SBA documents obtained by Reuters show the federal agency determined on Nov. 2, 2006, that "Blackwater security contractors are not employees." The agency has since told Kerry that it was evaluating Presidential eligibility for the SBA contract but was not offering tax guidance.

Three small helicopter companies filed a protest over the selection of Presidential Airways for the Guam sealift job. They argued that Presidential, as part of the Blackwater organization, was too big to qualify for the job under SBA size standards.
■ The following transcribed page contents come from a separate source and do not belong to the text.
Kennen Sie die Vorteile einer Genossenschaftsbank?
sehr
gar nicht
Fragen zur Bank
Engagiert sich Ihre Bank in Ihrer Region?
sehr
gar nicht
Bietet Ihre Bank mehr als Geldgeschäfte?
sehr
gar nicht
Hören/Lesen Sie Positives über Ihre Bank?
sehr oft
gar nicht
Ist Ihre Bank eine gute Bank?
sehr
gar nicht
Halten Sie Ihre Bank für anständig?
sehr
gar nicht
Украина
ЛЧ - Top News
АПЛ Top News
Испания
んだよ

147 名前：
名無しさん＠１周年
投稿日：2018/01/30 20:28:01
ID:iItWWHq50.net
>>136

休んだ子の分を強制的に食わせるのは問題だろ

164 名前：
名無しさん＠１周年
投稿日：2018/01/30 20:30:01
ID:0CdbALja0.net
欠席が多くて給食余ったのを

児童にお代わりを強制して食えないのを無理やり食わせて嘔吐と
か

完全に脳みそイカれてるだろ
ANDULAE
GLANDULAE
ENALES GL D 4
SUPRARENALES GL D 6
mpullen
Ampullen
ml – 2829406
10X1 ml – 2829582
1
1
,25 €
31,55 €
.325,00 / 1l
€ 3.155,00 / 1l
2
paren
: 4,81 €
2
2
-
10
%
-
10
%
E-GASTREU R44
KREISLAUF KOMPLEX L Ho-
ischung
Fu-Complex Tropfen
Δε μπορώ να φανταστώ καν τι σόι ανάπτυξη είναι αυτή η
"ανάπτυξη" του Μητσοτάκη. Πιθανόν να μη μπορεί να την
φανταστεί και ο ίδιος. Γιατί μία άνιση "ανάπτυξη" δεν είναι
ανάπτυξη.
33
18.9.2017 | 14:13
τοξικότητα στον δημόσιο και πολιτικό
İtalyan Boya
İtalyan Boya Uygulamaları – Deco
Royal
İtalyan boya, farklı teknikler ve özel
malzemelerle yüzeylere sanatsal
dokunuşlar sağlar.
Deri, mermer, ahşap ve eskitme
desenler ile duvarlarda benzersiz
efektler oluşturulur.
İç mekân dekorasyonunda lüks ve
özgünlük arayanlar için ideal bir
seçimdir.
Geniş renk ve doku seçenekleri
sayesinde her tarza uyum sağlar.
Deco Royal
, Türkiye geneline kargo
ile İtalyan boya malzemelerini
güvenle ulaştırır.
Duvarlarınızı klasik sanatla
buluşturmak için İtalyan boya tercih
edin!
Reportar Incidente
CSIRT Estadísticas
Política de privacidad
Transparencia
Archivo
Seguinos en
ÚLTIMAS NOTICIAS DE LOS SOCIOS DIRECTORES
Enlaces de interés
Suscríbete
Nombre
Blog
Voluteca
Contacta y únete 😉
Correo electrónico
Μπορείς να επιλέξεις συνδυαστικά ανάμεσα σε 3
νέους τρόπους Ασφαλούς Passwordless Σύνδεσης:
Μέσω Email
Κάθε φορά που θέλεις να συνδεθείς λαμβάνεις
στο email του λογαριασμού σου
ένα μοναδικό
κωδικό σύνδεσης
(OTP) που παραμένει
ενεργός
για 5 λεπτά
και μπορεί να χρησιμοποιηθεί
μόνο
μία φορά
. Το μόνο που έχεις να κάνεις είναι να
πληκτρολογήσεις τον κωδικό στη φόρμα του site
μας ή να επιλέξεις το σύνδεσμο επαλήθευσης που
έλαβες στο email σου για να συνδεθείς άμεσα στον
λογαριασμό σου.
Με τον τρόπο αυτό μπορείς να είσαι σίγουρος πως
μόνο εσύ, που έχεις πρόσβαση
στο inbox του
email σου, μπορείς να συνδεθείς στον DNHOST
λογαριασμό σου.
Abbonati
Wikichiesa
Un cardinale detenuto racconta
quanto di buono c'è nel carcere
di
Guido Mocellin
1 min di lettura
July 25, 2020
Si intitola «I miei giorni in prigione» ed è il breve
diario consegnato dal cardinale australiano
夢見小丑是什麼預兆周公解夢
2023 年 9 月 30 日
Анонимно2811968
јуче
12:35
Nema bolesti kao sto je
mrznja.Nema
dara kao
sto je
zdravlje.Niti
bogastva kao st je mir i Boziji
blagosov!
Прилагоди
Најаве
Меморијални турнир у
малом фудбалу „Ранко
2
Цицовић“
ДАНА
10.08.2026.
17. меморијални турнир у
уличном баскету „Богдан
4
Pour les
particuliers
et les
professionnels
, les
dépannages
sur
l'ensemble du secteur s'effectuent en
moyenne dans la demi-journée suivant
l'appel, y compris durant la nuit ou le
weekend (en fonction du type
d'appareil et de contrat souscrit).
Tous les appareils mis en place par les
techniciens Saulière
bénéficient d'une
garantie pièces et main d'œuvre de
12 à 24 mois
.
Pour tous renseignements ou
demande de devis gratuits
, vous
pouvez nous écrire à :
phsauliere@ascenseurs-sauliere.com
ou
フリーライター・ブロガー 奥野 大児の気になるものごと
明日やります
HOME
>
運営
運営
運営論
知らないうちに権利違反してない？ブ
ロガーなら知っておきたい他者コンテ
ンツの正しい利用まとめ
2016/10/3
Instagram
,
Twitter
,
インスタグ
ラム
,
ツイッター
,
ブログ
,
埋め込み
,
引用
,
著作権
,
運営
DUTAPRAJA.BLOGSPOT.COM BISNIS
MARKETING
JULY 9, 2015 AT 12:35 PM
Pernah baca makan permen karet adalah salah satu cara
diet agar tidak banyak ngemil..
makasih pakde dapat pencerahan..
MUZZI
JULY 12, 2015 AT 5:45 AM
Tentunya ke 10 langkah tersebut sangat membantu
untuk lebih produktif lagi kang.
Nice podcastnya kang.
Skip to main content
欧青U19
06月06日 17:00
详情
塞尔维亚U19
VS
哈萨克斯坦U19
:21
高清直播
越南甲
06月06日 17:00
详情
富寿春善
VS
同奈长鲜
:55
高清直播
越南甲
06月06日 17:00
The SBA said Presidential was small enough because more than 1,000 of Blackwater's workers were independent contractors and not employees."
Guambat understands and appreciates that in some cases the definitional line between employee and independent contractor is hard to draw, clear as Mississippi mud. But, it would seem honorable that if a person was honored as a member of the family and a team for some purposes, that person should be counted as part of the team for all purposes.


THE BLACKWATER EMPIRE
Prince Group (Parent company)
*Blackwater divisions
**Blackwater Training Center -- Firearms and tactical training
**Blackwater Target Systems -- Manufacturing and sales
**Blackwater Security Consulting -- Security services
**Blackwater Canine -- Explosives-detecting dogs
**Raven Development Group -- Construction
**Blackwater Armor -- Armored personnel carriers
**Blackwater Airships -- Blimps
*Affiliated companies
**Presidential Airways -- Aviation
**Greystone -- International security services



Postscript:

Guambat wishes it known that he is not condemning Blackwater or its employees or independent contractors for any wrongdoing beyond, at a minimum, overreaching and maybe overpreaching. Guambat does consider it questionable, with hundreds of thousands of gun-toting civil servants on government payrolls why, in a war zone, private contracting of gun-toters is preferred to "our own" men in boots.

Maybe it's just this government's attempt to do a Blackwater and reclassify its responsibilities and employees as independent contractors to avoid accountability and liability for their health and welfare, the taxes and mistakes and bad tempers; i.e., management of the business of government. Sort of another deniability thing, ya think?

In the end, Guambat only knows what he reads in the newspapers and over the web. Guambat does, though, maintain a skepticism about contracting out responsibility for some government functions, though, like other definitional gray areas, Guambat's thoughts get muddled in the details.